**BRIEF**. Transcribe the records below. Leave nothing out and change nothing.
====== DATA TO EXAMINE ======
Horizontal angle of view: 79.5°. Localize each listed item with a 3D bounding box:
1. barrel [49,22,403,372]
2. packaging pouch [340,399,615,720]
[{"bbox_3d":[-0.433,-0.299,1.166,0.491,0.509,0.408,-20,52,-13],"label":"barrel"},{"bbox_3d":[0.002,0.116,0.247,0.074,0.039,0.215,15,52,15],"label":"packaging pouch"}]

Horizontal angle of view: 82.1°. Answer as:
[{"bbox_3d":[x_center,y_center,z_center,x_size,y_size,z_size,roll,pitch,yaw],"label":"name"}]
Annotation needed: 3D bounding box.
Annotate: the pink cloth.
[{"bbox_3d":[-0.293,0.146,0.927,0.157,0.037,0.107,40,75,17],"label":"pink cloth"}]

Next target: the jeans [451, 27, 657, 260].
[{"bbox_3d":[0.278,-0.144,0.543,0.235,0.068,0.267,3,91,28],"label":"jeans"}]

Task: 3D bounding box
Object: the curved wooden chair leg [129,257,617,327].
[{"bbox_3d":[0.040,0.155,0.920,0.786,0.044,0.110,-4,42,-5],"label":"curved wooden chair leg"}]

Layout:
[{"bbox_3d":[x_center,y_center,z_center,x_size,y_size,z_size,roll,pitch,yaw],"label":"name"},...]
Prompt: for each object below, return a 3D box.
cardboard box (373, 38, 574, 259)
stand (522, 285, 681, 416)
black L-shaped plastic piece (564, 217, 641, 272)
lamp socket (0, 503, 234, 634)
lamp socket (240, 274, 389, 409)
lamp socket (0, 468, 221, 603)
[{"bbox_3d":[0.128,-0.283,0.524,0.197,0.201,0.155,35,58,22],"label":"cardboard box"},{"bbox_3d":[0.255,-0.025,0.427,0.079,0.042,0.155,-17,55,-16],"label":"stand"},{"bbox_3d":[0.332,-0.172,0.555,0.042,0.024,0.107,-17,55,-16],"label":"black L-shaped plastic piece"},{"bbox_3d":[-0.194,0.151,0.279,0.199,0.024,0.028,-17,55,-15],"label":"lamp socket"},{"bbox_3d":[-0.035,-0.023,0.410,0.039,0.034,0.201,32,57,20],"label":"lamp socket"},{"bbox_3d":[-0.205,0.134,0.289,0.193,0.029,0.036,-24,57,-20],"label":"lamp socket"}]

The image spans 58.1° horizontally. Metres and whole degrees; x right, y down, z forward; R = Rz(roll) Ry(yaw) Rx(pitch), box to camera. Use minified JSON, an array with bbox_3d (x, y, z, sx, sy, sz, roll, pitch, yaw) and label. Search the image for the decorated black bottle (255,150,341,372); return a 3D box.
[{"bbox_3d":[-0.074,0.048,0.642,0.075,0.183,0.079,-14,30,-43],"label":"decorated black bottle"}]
======
**SOLVED EXERCISE**.
Horizontal angle of view: 79.5°. Localize each listed item with a 3D bounding box:
1. barrel [49,22,403,372]
2. packaging pouch [340,399,615,720]
[{"bbox_3d":[-0.433,-0.299,1.166,0.491,0.509,0.408,-20,52,-13],"label":"barrel"},{"bbox_3d":[0.002,0.116,0.247,0.074,0.039,0.215,15,52,15],"label":"packaging pouch"}]

Horizontal angle of view: 82.1°. Answer as:
[{"bbox_3d":[x_center,y_center,z_center,x_size,y_size,z_size,roll,pitch,yaw],"label":"name"}]
Annotation needed: 3D bounding box.
Annotate: the pink cloth.
[{"bbox_3d":[-0.293,0.146,0.927,0.157,0.037,0.107,40,75,17],"label":"pink cloth"}]

Next target: the jeans [451, 27, 657, 260].
[{"bbox_3d":[0.278,-0.144,0.543,0.235,0.068,0.267,3,91,28],"label":"jeans"}]

Task: 3D bounding box
Object: the curved wooden chair leg [129,257,617,327].
[{"bbox_3d":[0.040,0.155,0.920,0.786,0.044,0.110,-4,42,-5],"label":"curved wooden chair leg"}]

Layout:
[{"bbox_3d":[x_center,y_center,z_center,x_size,y_size,z_size,roll,pitch,yaw],"label":"name"},...]
Prompt: for each object below, return a 3D box.
cardboard box (373, 38, 574, 259)
stand (522, 285, 681, 416)
black L-shaped plastic piece (564, 217, 641, 272)
lamp socket (0, 503, 234, 634)
lamp socket (240, 274, 389, 409)
lamp socket (0, 468, 221, 603)
[{"bbox_3d":[0.128,-0.283,0.524,0.197,0.201,0.155,35,58,22],"label":"cardboard box"},{"bbox_3d":[0.255,-0.025,0.427,0.079,0.042,0.155,-17,55,-16],"label":"stand"},{"bbox_3d":[0.332,-0.172,0.555,0.042,0.024,0.107,-17,55,-16],"label":"black L-shaped plastic piece"},{"bbox_3d":[-0.194,0.151,0.279,0.199,0.024,0.028,-17,55,-15],"label":"lamp socket"},{"bbox_3d":[-0.035,-0.023,0.410,0.039,0.034,0.201,32,57,20],"label":"lamp socket"},{"bbox_3d":[-0.205,0.134,0.289,0.193,0.029,0.036,-24,57,-20],"label":"lamp socket"}]

The image spans 58.1° horizontally. Metres and whole degrees; x right, y down, z forward; R = Rz(roll) Ry(yaw) Rx(pitch), box to camera. Use minified JSON, an array with bbox_3d (x, y, z, sx, sy, sz, roll, pitch, yaw) and label. Search the image for the decorated black bottle (255,150,341,372); return a 3D box.
[{"bbox_3d":[-0.074,0.048,0.642,0.075,0.183,0.079,-14,30,-43],"label":"decorated black bottle"}]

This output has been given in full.